▸ **EXERCISE INSTRUCTIONS**:
Count how many lines of the material below contain the string "pose", matching case exactly. Reply with that number alone.

▸ **THE DATA**:
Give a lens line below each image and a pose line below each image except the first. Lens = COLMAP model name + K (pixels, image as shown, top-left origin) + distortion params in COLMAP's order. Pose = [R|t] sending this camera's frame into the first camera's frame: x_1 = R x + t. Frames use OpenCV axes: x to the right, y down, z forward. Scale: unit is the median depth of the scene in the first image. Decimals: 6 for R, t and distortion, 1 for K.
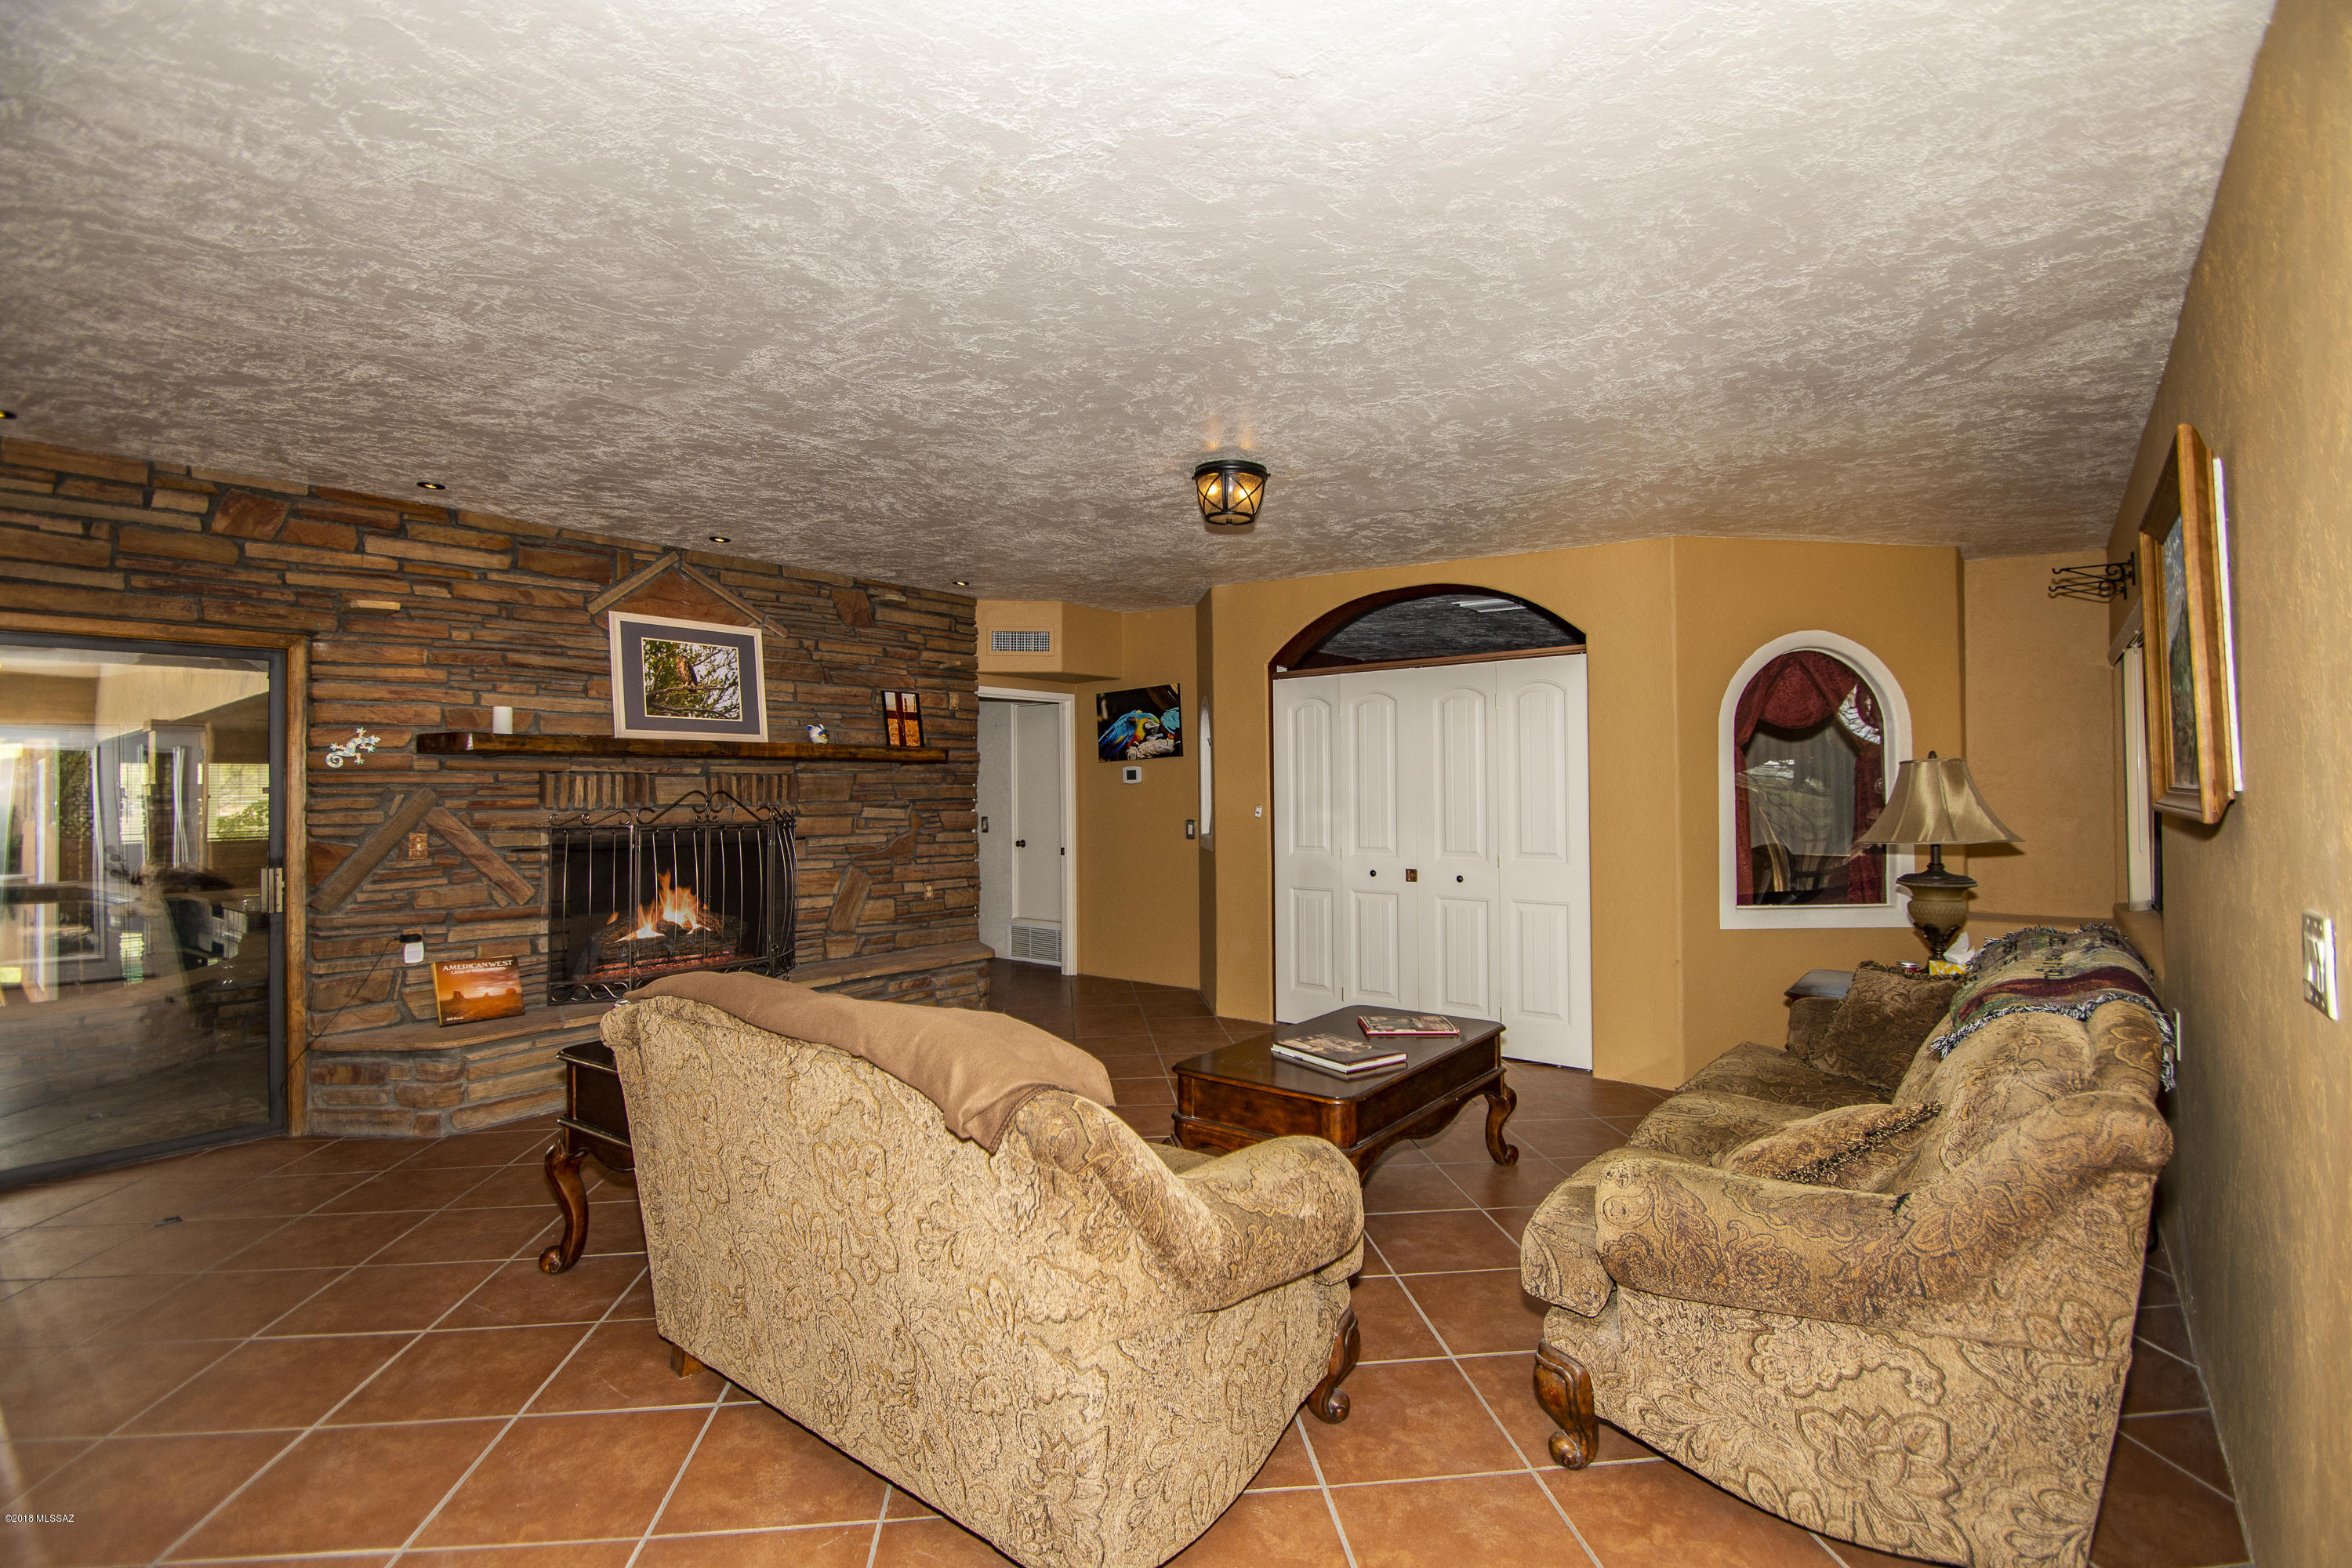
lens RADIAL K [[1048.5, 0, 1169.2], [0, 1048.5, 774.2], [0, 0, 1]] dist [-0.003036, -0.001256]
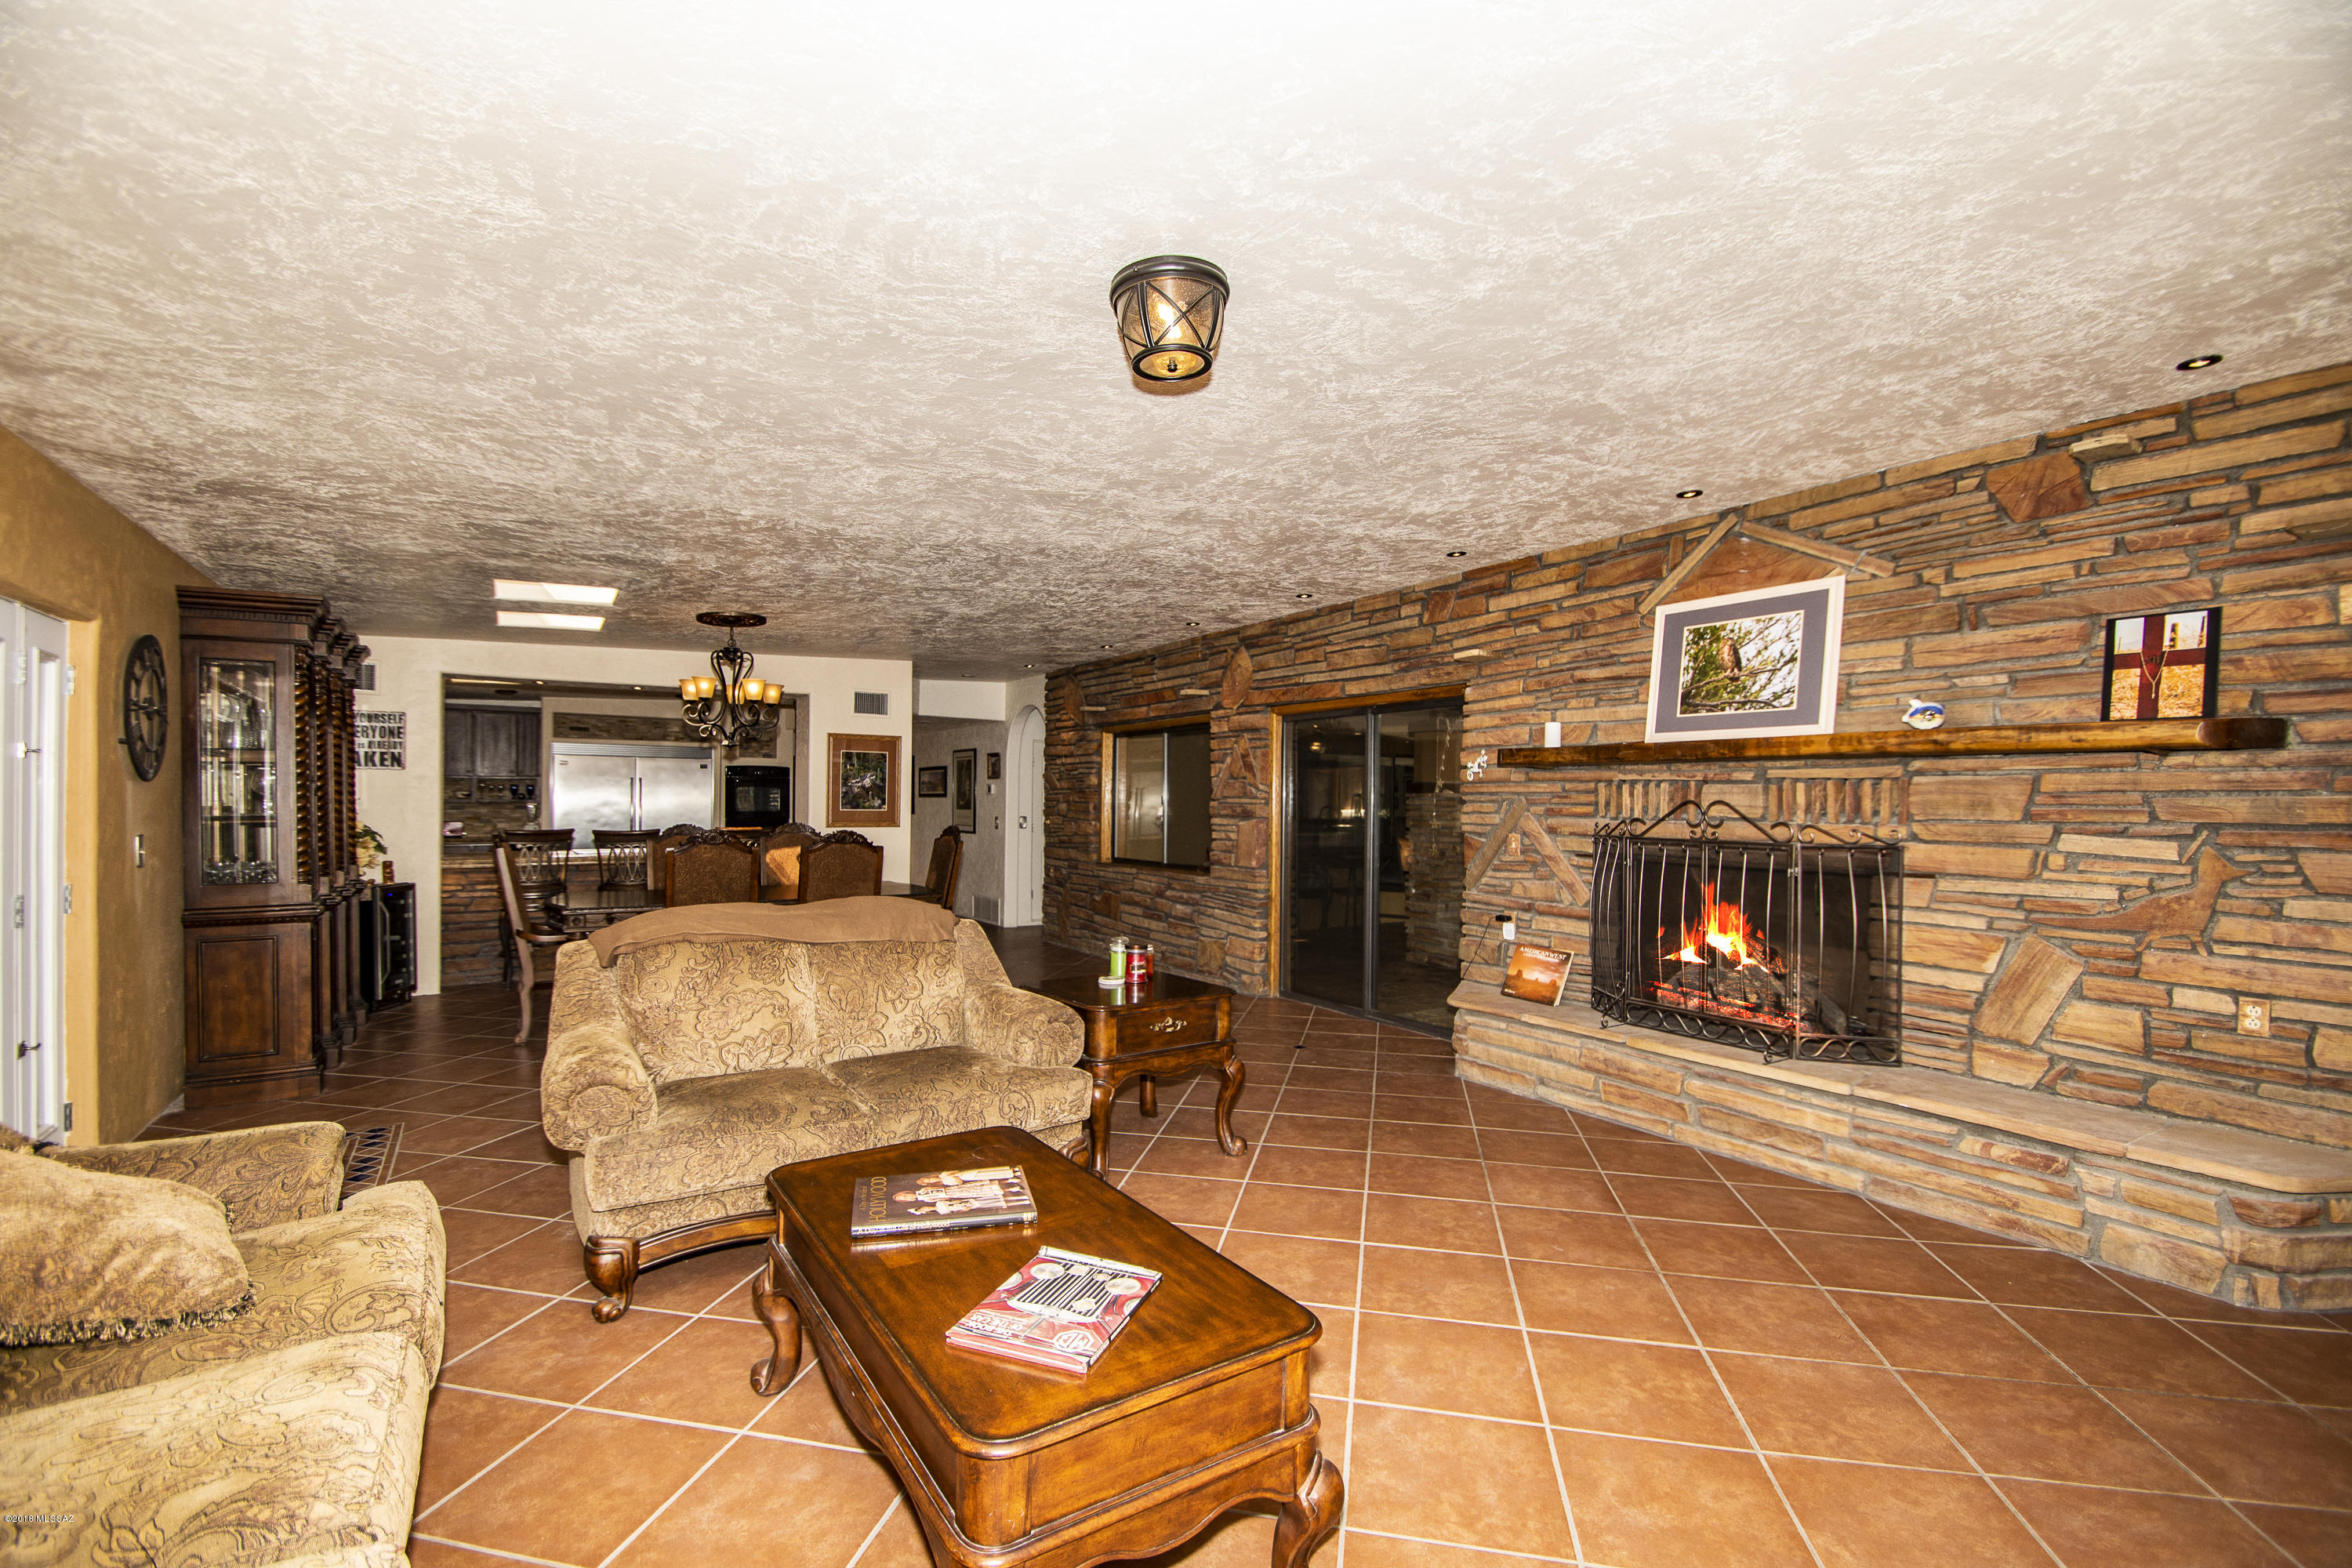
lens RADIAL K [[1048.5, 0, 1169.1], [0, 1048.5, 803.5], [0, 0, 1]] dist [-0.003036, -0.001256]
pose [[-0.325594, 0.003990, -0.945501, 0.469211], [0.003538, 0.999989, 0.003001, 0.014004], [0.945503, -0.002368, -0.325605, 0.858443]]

▸ **EXERCISE RESPONSE**:
2